■ WHAT IS NEEDED ■
Please reproduce the lines of the records word for word, beginning with the line that contains "BBM subsidi jenis" and continuing through the line that contains "kul 02.00 WIB, awak media melakukan".

[Stored data entries]
------------

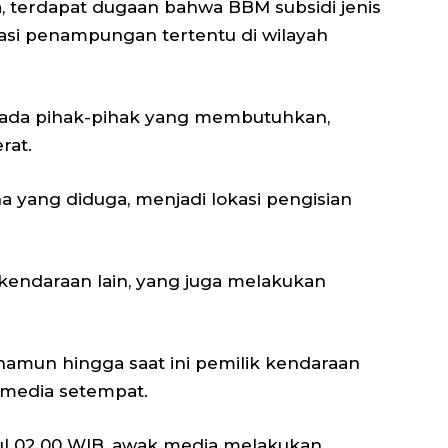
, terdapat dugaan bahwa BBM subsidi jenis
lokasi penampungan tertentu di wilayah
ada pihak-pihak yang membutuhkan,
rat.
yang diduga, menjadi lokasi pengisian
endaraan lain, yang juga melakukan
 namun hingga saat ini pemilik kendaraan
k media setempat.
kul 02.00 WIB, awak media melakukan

------------

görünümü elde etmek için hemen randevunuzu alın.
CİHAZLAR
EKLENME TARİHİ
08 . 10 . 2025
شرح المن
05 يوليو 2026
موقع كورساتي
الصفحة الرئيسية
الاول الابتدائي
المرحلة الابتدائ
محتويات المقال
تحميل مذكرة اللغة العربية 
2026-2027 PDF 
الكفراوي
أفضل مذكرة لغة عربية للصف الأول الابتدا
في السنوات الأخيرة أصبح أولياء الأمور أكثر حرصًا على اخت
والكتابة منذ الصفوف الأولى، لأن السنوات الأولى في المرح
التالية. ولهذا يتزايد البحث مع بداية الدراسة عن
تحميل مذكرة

------------

■ ANSWER TO THIS EXERCISE ■
, terdapat dugaan bahwa BBM subsidi jenis
lokasi penampungan tertentu di wilayah
ada pihak-pihak yang membutuhkan,
rat.
yang diduga, menjadi lokasi pengisian
endaraan lain, yang juga melakukan
 namun hingga saat ini pemilik kendaraan
k media setempat.
kul 02.00 WIB, awak media melakukan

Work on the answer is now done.